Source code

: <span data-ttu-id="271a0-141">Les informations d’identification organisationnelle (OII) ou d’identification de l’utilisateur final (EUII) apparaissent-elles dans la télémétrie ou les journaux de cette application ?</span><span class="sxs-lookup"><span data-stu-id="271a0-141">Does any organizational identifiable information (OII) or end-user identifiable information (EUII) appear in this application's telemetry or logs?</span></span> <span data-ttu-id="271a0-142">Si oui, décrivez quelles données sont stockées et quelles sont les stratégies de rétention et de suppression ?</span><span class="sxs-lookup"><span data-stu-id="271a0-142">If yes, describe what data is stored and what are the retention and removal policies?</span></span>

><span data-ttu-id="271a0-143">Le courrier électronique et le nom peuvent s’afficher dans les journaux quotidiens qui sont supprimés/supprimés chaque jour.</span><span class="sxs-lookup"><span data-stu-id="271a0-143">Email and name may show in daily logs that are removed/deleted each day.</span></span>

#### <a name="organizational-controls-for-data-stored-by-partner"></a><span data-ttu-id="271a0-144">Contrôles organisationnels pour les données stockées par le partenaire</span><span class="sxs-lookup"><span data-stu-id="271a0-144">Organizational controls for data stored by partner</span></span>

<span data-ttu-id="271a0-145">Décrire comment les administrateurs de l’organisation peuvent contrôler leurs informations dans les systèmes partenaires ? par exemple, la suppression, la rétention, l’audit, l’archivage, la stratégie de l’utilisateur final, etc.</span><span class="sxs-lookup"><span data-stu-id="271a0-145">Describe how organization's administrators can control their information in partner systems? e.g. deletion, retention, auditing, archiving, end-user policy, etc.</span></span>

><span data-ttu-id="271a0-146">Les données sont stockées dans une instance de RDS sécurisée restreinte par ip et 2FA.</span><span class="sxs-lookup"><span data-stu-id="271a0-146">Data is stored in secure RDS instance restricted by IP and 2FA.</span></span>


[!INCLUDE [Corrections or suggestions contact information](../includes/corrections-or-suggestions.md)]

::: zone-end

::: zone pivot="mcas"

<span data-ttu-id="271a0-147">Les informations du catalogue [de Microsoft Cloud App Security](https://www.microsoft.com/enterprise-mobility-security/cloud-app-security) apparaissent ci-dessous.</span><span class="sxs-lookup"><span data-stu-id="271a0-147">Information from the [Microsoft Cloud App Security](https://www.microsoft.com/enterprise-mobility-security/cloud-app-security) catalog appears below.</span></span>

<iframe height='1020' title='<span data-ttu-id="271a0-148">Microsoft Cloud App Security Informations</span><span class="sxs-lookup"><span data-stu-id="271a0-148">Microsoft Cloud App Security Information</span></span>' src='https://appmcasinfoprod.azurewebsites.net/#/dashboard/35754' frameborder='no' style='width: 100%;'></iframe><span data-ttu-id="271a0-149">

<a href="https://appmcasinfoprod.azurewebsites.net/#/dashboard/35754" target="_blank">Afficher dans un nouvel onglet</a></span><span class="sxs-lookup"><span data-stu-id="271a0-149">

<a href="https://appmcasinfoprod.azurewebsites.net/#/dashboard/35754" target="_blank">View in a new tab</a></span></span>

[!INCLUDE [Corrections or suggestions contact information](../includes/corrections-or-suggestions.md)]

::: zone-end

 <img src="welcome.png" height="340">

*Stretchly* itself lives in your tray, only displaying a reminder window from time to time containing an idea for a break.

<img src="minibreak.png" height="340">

#####

Activity: From the first line to the last, retype the data exactly.

Result of the task:
Source code

: <span data-ttu-id="271a0-141">Les informations d’identification organisationnelle (OII) ou d’identification de l’utilisateur final (EUII) apparaissent-elles dans la télémétrie ou les journaux de cette application ?</span><span class="sxs-lookup"><span data-stu-id="271a0-141">Does any organizational identifiable information (OII) or end-user identifiable information (EUII) appear in this application's telemetry or logs?</span></span> <span data-ttu-id="271a0-142">Si oui, décrivez quelles données sont stockées et quelles sont les stratégies de rétention et de suppression ?</span><span class="sxs-lookup"><span data-stu-id="271a0-142">If yes, describe what data is stored and what are the retention and removal policies?</span></span>

><span data-ttu-id="271a0-143">Le courrier électronique et le nom peuvent s’afficher dans les journaux quotidiens qui sont supprimés/supprimés chaque jour.</span><span class="sxs-lookup"><span data-stu-id="271a0-143">Email and name may show in daily logs that are removed/deleted each day.</span></span>

#### <a name="organizational-controls-for-data-stored-by-partner"></a><span data-ttu-id="271a0-144">Contrôles organisationnels pour les données stockées par le partenaire</span><span class="sxs-lookup"><span data-stu-id="271a0-144">Organizational controls for data stored by partner</span></span>

<span data-ttu-id="271a0-145">Décrire comment les administrateurs de l’organisation peuvent contrôler leurs informations dans les systèmes partenaires ? par exemple, la suppression, la rétention, l’audit, l’archivage, la stratégie de l’utilisateur final, etc.</span><span class="sxs-lookup"><span data-stu-id="271a0-145">Describe how organization's administrators can control their information in partner systems? e.g. deletion, retention, auditing, archiving, end-user policy, etc.</span></span>

><span data-ttu-id="271a0-146">Les données sont stockées dans une instance de RDS sécurisée restreinte par ip et 2FA.</span><span class="sxs-lookup"><span data-stu-id="271a0-146">Data is stored in secure RDS instance restricted by IP and 2FA.</span></span>


[!INCLUDE [Corrections or suggestions contact information](../includes/corrections-or-suggestions.md)]

::: zone-end

::: zone pivot="mcas"

<span data-ttu-id="271a0-147">Les informations du catalogue [de Microsoft Cloud App Security](https://www.microsoft.com/enterprise-mobility-security/cloud-app-security) apparaissent ci-dessous.</span><span class="sxs-lookup"><span data-stu-id="271a0-147">Information from the [Microsoft Cloud App Security](https://www.microsoft.com/enterprise-mobility-security/cloud-app-security) catalog appears below.</span></span>

<iframe height='1020' title='<span data-ttu-id="271a0-148">Microsoft Cloud App Security Informations</span><span class="sxs-lookup"><span data-stu-id="271a0-148">Microsoft Cloud App Security Information</span></span>' src='https://appmcasinfoprod.azurewebsites.net/#/dashboard/35754' frameborder='no' style='width: 100%;'></iframe><span data-ttu-id="271a0-149">

<a href="https://appmcasinfoprod.azurewebsites.net/#/dashboard/35754" target="_blank">Afficher dans un nouvel onglet</a></span><span class="sxs-lookup"><span data-stu-id="271a0-149">

<a href="https://appmcasinfoprod.azurewebsites.net/#/dashboard/35754" target="_blank">View in a new tab</a></span></span>

[!INCLUDE [Corrections or suggestions contact information](../includes/corrections-or-suggestions.md)]

::: zone-end

 <img src="welcome.png" height="340">

*Stretchly* itself lives in your tray, only displaying a reminder window from time to time containing an idea for a break.

<img src="minibreak.png" height="340">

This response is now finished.